私はなんとなく彼女の事が気に掛かり、後を追いかけるように森の中へと入っていった。

 

「一応聞くけど、生きてる?」

「生きてますけど、助けてください……」

 

森に落下した天狗は、如何言う落ち方をしたのか知らないけど、木の枝と枝の間に逆さ吊りの状態で引っ掛かっていた。

様子は見に来たけど助ける気の無い私は、このまま放置しようかと考えていると、近くの茂みから物音が聞こえてくる。

騒ぎに気付いた獣でもやって来たのかと思ったけど、茂みの中に空の様な青い髪を人間が居るのを見つける。

あの髪が眼に入った瞬間、頭の中が真っ白になってしまい、直ぐ傍にいる天狗ごと木の陰に隠れてしまった。

 

「……今、誰かの声が聞こえたけど、気の所為か?」

 

青髪は周辺を見渡して、誰も居ないのを不思議そうに首を傾げる。

アイツは少しの間、辺りに誰か居ないか探していたけど、誰も見付けられずに諦めて、そのまま森の奥へと進んで行った。
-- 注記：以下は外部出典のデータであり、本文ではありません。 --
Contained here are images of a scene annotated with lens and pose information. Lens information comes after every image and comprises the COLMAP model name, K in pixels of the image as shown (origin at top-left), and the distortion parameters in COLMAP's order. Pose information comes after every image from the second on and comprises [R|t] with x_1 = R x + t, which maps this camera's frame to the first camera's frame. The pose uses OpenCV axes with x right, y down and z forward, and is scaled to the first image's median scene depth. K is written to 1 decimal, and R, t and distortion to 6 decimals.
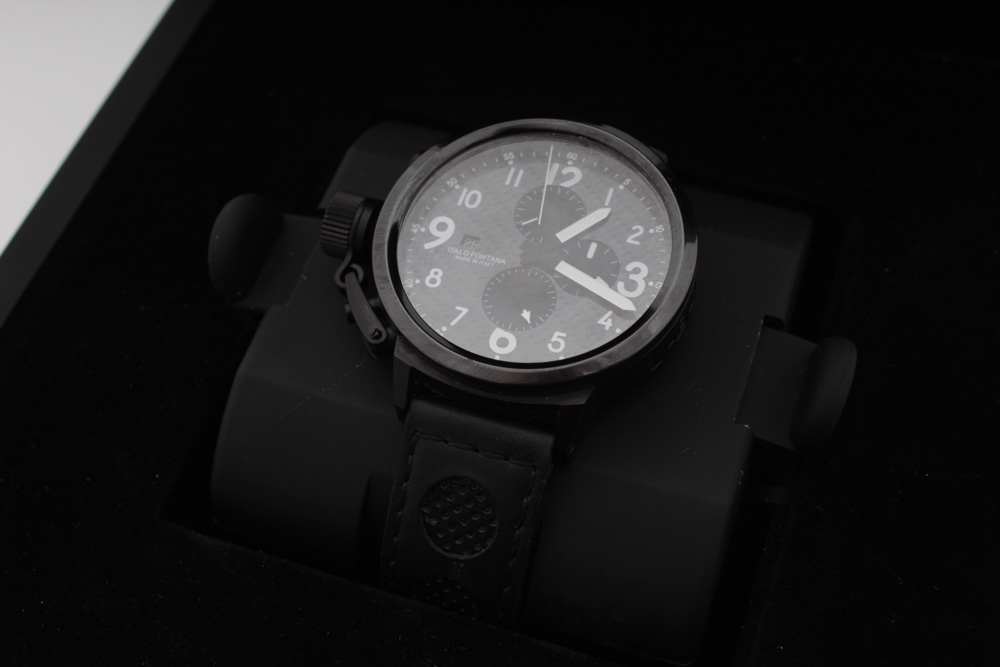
lens RADIAL K [[1492.9, 0, 500.0], [0, 1492.9, 333.5], [0, 0, 1]] dist [-0.080018, 0.001386]
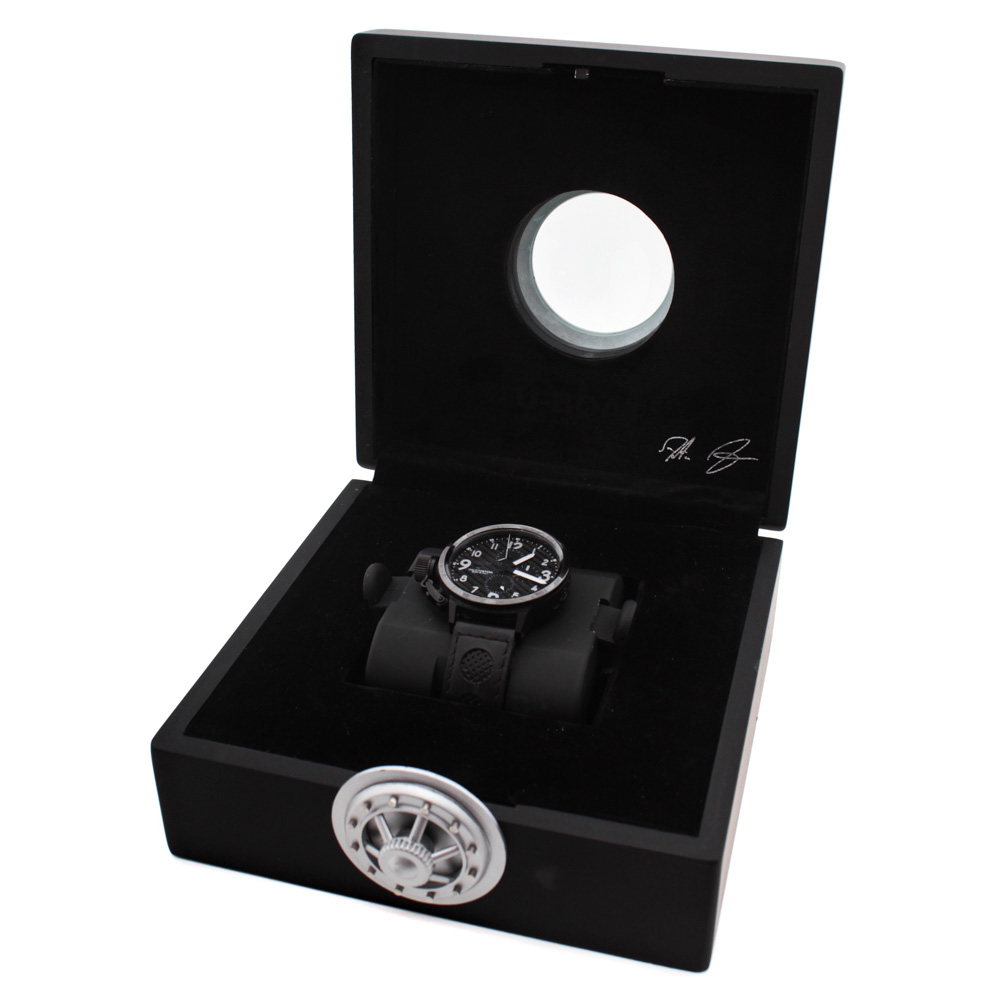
lens RADIAL K [[1421.3, 0, 500.0], [0, 1421.3, 500.0], [0, 0, 1]] dist [-0.003161, -0.001990]
pose [[0.997954, 0.000284, 0.063929, -0.132819], [0.026141, 0.910759, -0.412110, 0.801580], [-0.058341, 0.412938, 0.908889, -1.163205]]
周囲の安全を確認した私は、木の陰から出てアイツが向かった方角を見詰める。

 

「この先は……確か『無縁塚』よね。アイツ、何しに行ったのかしら?」

「そりゃ自殺しにでしょ。あそこは冥界や三途の川に繋がりますからね」

「アイツはそんな事しないわよ。へんな事を言うなら……アンタを消すわよ」

「すみません……」

 

天狗の戯言は置いておくとして、ホントに何しに向かったのかしらね。

あそこは無縁仏の為の墓地で、結界の綻びがある結界の交点なってるから、基本的には行き止まりになってる筈。

そんな所に行くだけ無駄な気もするけど、そう言う所でないと会えない誰かに会いに行ったのかしら。

あの場所に居そうな奴と言うと、自殺志願者の人間と死者の魂、それから迎えの死神くらいね。……ん? 死神?

 

「…………あ、そう言う事か。漸く合点がいったわ」

「え? 何の話ですか?」

「となると、今回の異変の犯人は誰になるのかしら? 今回の様なケースだと、犯人と呼べる相手を断定するのも難しいわね」

「ちょっと~聞いてますか~」

「とりあえず、アイツの後をつけてみましょう。アイツが正解に辿り着けてないなら、私が出て行って話せば良いだけだし」

「……あの悲鳴を記事にしちゃいますよ」

「消されたいようね、天狗」

「聞こえてるなら返事をして下さいよ!!」

「煩いから黙って」

「はい……」

 

札を取り出して軽く脅してやると、天狗は借りて来た猫の様に大人しくなった。

私は喧しい天狗を黙らせた後、森の奥へと進んで行ったリュウの後を追い始めた。